--- SUPPLIED RECORDS Enclosed Below ---
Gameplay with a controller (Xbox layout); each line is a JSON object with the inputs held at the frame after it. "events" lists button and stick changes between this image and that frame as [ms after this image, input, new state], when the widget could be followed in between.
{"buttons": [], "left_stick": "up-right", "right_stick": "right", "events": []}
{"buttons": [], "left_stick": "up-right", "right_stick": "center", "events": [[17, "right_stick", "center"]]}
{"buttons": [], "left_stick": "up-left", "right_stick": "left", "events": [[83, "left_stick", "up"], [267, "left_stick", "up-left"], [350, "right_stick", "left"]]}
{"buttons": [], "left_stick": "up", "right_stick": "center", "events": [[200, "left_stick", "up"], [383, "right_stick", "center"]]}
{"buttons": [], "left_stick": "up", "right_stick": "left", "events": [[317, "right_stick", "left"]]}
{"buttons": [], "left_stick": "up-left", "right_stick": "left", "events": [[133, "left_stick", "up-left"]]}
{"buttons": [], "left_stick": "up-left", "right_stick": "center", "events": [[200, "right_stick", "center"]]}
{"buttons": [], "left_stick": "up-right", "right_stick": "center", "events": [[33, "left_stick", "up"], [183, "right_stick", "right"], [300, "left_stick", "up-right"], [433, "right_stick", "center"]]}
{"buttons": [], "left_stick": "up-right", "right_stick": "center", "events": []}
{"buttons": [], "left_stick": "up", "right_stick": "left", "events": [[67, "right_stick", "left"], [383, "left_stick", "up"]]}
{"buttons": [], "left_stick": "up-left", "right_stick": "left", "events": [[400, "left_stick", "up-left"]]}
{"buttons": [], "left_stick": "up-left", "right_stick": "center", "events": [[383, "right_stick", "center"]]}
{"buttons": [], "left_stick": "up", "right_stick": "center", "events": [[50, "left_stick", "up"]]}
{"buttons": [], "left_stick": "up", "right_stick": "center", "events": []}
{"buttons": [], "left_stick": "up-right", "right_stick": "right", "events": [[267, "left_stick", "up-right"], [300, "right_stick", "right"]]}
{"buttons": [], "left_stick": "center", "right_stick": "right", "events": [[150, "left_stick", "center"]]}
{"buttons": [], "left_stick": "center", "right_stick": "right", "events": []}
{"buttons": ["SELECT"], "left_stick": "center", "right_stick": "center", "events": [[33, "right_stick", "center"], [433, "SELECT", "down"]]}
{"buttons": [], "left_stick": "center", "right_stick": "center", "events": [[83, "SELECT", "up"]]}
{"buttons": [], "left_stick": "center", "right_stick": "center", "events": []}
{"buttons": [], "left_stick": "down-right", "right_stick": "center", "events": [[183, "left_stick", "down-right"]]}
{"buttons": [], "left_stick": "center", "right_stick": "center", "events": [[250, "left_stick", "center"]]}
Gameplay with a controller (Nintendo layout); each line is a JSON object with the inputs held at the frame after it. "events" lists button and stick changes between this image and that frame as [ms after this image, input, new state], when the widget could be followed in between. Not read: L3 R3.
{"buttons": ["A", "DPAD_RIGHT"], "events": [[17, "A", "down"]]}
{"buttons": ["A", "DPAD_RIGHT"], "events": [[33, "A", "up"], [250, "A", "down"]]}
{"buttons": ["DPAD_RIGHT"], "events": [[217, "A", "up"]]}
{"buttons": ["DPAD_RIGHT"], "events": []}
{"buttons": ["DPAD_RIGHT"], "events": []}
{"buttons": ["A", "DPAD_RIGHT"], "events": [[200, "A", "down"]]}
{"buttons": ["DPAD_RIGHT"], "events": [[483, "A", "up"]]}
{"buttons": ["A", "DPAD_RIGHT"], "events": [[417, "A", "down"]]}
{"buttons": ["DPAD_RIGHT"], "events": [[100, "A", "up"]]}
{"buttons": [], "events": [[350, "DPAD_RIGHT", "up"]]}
--- End of Enclosed SUPPLIED RECORDS ---
*WORK INSTRUCTION*. The answer must be one number, the count of lines above that hold the word "after".

*YOUR RESPONSE*. 2